╭─ Information provided
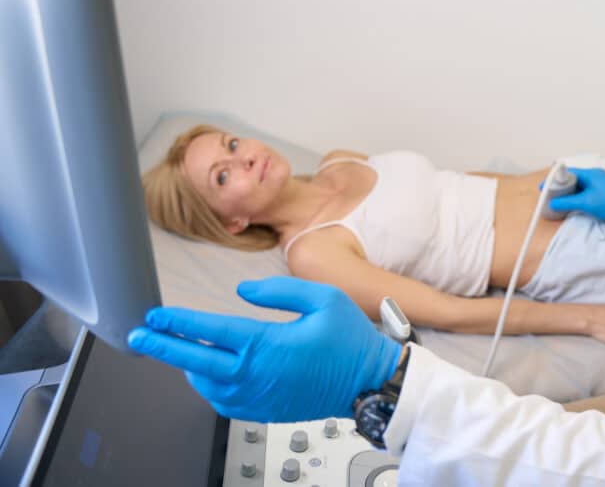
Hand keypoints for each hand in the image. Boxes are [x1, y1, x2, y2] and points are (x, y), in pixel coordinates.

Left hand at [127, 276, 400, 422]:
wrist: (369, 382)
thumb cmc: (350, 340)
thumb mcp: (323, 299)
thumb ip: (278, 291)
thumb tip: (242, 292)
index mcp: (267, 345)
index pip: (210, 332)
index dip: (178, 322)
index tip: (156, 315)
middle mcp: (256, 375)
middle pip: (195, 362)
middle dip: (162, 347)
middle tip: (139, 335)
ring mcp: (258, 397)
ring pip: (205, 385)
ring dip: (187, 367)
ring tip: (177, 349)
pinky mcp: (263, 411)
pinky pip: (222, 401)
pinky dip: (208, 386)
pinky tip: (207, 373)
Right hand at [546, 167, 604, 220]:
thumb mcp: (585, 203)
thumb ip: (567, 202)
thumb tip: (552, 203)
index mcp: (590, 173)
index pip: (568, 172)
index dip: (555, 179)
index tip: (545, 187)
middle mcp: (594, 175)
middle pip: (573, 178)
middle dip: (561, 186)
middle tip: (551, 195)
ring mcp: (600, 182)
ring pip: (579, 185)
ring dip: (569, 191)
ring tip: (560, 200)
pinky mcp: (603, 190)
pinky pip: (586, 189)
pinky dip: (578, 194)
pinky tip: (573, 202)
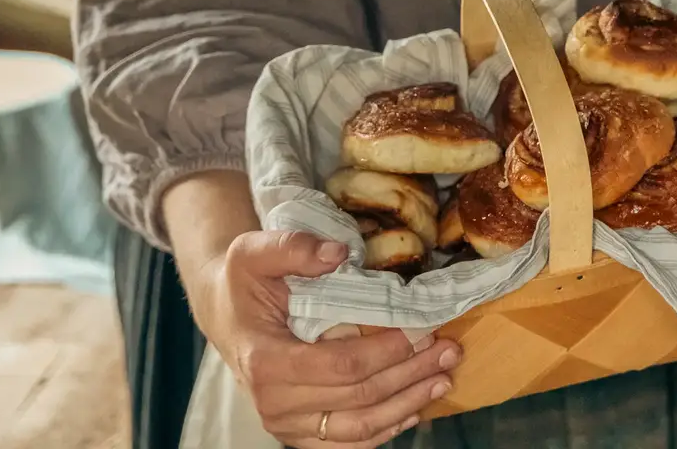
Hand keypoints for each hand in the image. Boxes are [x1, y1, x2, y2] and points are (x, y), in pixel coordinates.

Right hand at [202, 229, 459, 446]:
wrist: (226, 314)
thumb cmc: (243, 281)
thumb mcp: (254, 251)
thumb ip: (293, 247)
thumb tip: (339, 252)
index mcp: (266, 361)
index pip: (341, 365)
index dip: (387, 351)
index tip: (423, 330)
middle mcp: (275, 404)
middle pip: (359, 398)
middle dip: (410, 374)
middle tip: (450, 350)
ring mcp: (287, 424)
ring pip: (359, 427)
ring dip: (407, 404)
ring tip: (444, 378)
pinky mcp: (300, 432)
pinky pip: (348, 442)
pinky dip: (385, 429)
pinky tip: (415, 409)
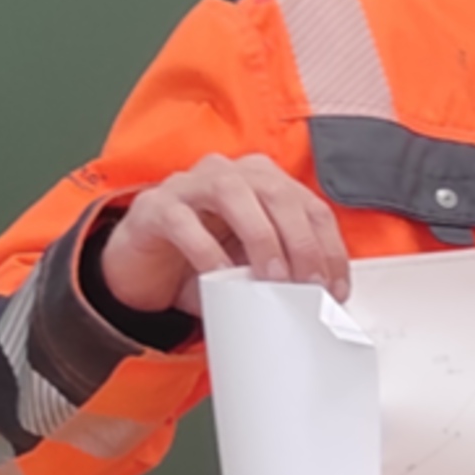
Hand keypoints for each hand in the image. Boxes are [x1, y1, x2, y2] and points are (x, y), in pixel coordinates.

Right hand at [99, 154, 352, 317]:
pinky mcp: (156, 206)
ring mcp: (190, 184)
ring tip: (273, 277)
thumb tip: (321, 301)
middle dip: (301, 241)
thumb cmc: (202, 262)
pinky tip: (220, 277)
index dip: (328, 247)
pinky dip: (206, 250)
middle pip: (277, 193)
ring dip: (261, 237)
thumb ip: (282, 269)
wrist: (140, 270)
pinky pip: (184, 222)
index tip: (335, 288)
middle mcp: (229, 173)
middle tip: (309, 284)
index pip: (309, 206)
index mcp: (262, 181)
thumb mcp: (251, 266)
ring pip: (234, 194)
╰─
Assignment
In your copy of the entries above, leave out the pictures and keep every word exact.

Task result
Hand keypoints for each hand in the image. Boxes are [x1, y1, x2, y2] and points are (x, y), in pixel coordinates.

Left hand at [127, 276, 400, 422]:
wrist: (369, 382)
thumb cmc: (350, 340)
thumb mcp: (323, 299)
thumb ip: (278, 291)
thumb tip: (242, 292)
index mcp: (267, 345)
index pip: (210, 332)
index dip: (178, 322)
index tip: (156, 315)
middle mcp: (256, 375)
middle pip: (195, 362)
middle dip: (162, 347)
middle tip: (139, 335)
ring mcp: (258, 397)
ring pip: (205, 385)
ring dip: (187, 367)
ring tip: (177, 349)
pinky mcp: (263, 411)
pinky pip: (222, 401)
pinky dip: (208, 386)
pinky tip: (207, 373)
Right hand at [546, 167, 604, 220]:
thumb mcp: (585, 203)
thumb ip: (567, 202)
thumb tip: (552, 203)
index mcp: (590, 173)
index pip: (568, 172)
index dip: (555, 179)
index tip: (545, 187)
middle mcp: (594, 175)
middle pip: (573, 178)
middle dip: (561, 186)
middle tip: (551, 195)
ring mcp: (600, 182)
ring pip: (579, 185)
ring dip: (569, 191)
ring tip: (560, 200)
pinky mcp: (603, 190)
pinky pip: (586, 189)
pinky dip: (578, 194)
pinky tip: (573, 202)
Hand keypoints for each hand in the image. Boxes are [x1, y1, x2, y2] and points are (x, y), in pixel coordinates.

Right hand at [202, 229, 459, 446]:
wrist: (226, 314)
thumb cmc: (243, 281)
thumb mcp: (254, 251)
thumb ip: (293, 247)
thumb tip: (339, 252)
index mcp: (266, 361)
index pip: (341, 365)
index dip: (387, 351)
index tip: (423, 330)
middle mcp: (275, 404)
middle pip: (359, 398)
middle dip: (410, 374)
middle tip: (450, 350)
ring mcp: (287, 424)
ring pip: (359, 427)
ring dip: (407, 404)
ring tip: (444, 378)
pinky mcp: (300, 432)
pinky pip: (348, 442)
pinky dip: (385, 429)
pinky tip: (415, 409)
Hand keypoints for each hand in the image. Boxes are [x1, y1, x2, y2] and points are (x, y), in pixel coordinates.

Right hand at [99, 154, 352, 317]:
pinky mcp: (156, 206)
ring mcp: (190, 184)
ring tip: (273, 277)
thumb tip: (321, 301)
middle dip: (301, 241)
thumb cmc: (202, 262)
pinky tip: (220, 277)
index dip: (328, 247)
pinky dip: (206, 250)
middle pip: (277, 193)
ring dip: (261, 237)
thumb ip: (282, 269)
wrist: (140, 270)
pinky pip: (184, 222)
index tip: (335, 288)
middle mcp: (229, 173)
middle tip: (309, 284)
index pip: (309, 206)
index mcp: (262, 181)
thumb mcp: (251, 266)
ring pip: (234, 194)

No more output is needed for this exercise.